Time is of the essence. If unable to reach a doctor for advice or instruction, the sufferer should immediately call for emergency help by telephone or get to the nearest hospital emergency room by the fastest means. Don’t wait!
While not all heart attacks are associated with chest pains, it is also true that not all chest pain is due to a heart attack or heart failure.
Chest pain may be due to a variety of medical problems other than coronary artery disease. Some individuals experience chest discomfort in response to anxiety and tension, much as many people subject to unusual emotional stress and strain suffer headaches. Chest pain may originate in the muscles or bones (inflammation of the rib joints, arthritis of the spine), gastrointestinal tract (esophagitis, esophageal spasm, peptic ulcer, gall bladder disease, acute pancreatitis), and lungs (lung emboli or clots, pneumonia, cancer). Or it may be due to heart or blood vessel problems other than coronary artery disease—for example, inflammation of the heart or its enveloping sack may cause chest pain.
That said, it’s worth underscoring that people should not play Russian roulette with their health and attempt to guess the true cause of their chest pain.

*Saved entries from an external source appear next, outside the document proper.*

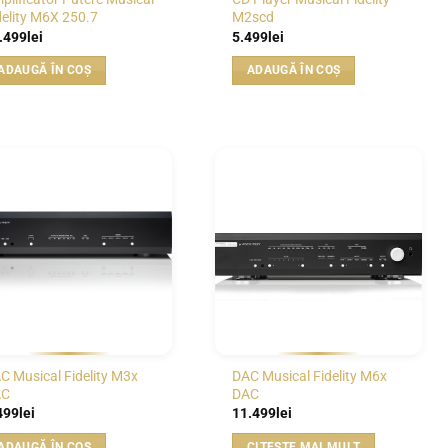
delity M6X 250.7
M2scd
.499
lei
5.499
lei
ADAUGĂ ÎN COȘ
ADAUGĂ ÎN COȘ
WISHLIST
WISHLIST
C Musical Fidelity M3x
DAC Musical Fidelity M6x
AC
DAC
499
lei
11.499
lei
ADAUGĂ ÎN COȘ
CITEȘTE MAI MULT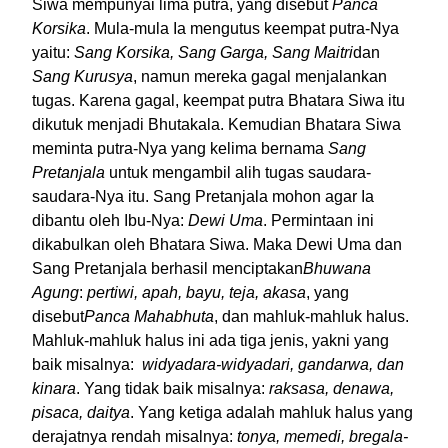
Siwa mempunyai lima putra, yang disebut
Panca
Korsika
. Mula-mula Ia mengutus keempat putra-Nya
yaitu:
Sang Korsika, Sang Garga, Sang Maitri
dan
Sang
Kurusya
, namun mereka gagal menjalankan
tugas. Karena gagal, keempat putra Bhatara Siwa itu
dikutuk menjadi Bhutakala. Kemudian Bhatara Siwa
meminta putra-Nya yang kelima bernama
Sang
Pretanjala
untuk mengambil alih tugas saudara-
saudara-Nya itu. Sang Pretanjala mohon agar Ia
dibantu oleh Ibu-Nya:
Dewi Uma
. Permintaan ini
dikabulkan oleh Bhatara Siwa. Maka Dewi Uma dan
Sang Pretanjala berhasil menciptakan
Bhuwana
Agung
:
pertiwi, apah, bayu, teja, akasa
, yang
disebut
Panca Mahabhuta
, dan mahluk-mahluk halus.
Mahluk-mahluk halus ini ada tiga jenis, yakni yang
baik misalnya:
widyadara-widyadari,
gandarwa, dan
kinara
. Yang tidak baik misalnya:
raksasa, denawa,
pisaca, daitya
. Yang ketiga adalah mahluk halus yang
derajatnya rendah misalnya:
tonya, memedi, bregala-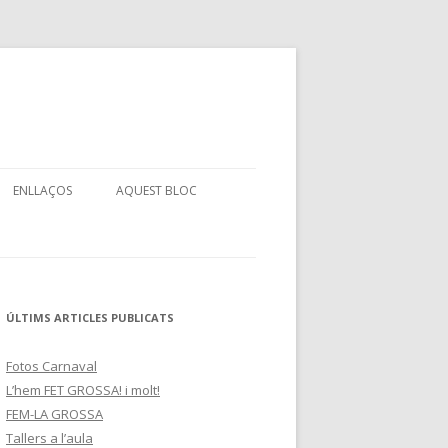
ENLLAÇOS
AQUEST BLOC
R
ÚLTIMS ARTICLES PUBLICATS
Fotos Carnaval
L’hem FET GROSSA! i molt!
FEM-LA GROSSA
Tallers a l’aula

Take no chances. If you have chest pain—of any degree or variety—let a medical professional determine if it’s heartburn or angina (or something else).
Let’s end this chapter with the eight-hundred-pound gorilla in the room: Why don’t the many millions of people with silent heart disease experience any chest pains?

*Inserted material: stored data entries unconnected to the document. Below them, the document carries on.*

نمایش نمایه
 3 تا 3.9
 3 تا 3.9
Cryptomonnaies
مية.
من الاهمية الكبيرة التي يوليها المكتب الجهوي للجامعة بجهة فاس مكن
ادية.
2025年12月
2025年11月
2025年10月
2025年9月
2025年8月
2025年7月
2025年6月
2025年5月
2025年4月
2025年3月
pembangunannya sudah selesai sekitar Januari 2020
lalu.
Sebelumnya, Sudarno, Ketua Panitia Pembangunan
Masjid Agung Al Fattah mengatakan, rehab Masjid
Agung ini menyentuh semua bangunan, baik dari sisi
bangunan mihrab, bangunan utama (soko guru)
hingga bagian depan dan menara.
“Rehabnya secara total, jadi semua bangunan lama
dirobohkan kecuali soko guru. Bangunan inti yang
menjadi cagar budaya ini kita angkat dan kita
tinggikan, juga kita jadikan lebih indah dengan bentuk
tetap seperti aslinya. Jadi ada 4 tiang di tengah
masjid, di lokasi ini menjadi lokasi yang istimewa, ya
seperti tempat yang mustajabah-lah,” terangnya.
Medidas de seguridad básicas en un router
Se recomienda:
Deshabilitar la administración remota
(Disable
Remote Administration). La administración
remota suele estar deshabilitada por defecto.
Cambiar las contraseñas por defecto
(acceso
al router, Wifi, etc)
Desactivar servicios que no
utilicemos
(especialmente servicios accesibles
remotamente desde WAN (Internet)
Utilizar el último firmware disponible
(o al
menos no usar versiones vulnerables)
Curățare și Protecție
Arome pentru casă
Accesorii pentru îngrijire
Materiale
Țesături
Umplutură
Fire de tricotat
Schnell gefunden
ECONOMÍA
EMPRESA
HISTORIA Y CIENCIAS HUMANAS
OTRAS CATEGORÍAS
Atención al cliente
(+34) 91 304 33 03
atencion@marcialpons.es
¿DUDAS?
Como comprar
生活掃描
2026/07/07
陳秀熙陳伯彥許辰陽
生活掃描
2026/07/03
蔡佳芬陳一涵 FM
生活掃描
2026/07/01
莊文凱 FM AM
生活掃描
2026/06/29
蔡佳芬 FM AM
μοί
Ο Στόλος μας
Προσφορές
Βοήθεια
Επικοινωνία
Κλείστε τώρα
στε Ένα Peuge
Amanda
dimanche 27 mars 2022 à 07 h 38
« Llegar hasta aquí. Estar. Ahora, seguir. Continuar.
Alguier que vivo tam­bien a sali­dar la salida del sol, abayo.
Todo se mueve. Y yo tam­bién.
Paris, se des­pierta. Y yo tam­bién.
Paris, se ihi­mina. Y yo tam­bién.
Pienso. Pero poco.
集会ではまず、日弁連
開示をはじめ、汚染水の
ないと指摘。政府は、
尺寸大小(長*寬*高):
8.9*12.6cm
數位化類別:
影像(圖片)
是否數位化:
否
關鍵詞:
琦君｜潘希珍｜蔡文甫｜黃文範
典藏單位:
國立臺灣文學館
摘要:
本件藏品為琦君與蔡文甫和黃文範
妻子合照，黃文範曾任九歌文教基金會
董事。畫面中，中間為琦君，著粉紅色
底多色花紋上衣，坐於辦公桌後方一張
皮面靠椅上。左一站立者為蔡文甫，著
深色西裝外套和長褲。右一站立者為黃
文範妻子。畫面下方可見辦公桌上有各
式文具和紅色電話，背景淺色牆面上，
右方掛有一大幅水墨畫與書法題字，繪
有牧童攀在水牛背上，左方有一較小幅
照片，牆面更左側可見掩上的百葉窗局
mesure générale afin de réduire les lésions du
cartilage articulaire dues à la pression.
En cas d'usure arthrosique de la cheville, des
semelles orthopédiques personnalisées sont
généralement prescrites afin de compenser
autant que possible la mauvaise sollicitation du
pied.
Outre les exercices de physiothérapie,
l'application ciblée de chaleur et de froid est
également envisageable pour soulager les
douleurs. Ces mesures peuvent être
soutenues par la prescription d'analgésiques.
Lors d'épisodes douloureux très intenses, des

The short answer, after thirty years of research, is that we still don’t know. But we do have clues. Some people simply may not feel any pain possibly because of certain painkilling substances mysteriously produced within their bodies. Others may be suffering from long-standing damage to nerve endings that occurs more frequently in diabetics, those with chronic kidney disease, or hypertensives (sufferers of high blood pressure), three groups with a disproportionally high incidence of silent and/or symptomatic heart attacks.
Still others actually do suffer symptoms of a heart attack—just not the gripping chest pain of angina that has been depicted repeatedly in popular culture. (Hollywood loves a good heart attack with lots of angina!) A famous country musician who was my patient had brushed aside his occasional bouts of intense heartburn—sometimes lasting a day or more—as nothing more than too much barbeque. Another patient, a much-in-demand indoor cycling instructor, could not figure out why she could lead a class up a virtual hill one week with no problem and then the next week felt completely winded on the same ride. Both of their examinations revealed silent heart disease, which they had probably suffered with for years before coming to see me.
Bottom line: If something doesn’t make sense or feel right, even if you can’t quite put your finger on it, have it checked by your doctor. Detection is the first step in receiving treatment for silent heart disease and the prevention of heart attacks.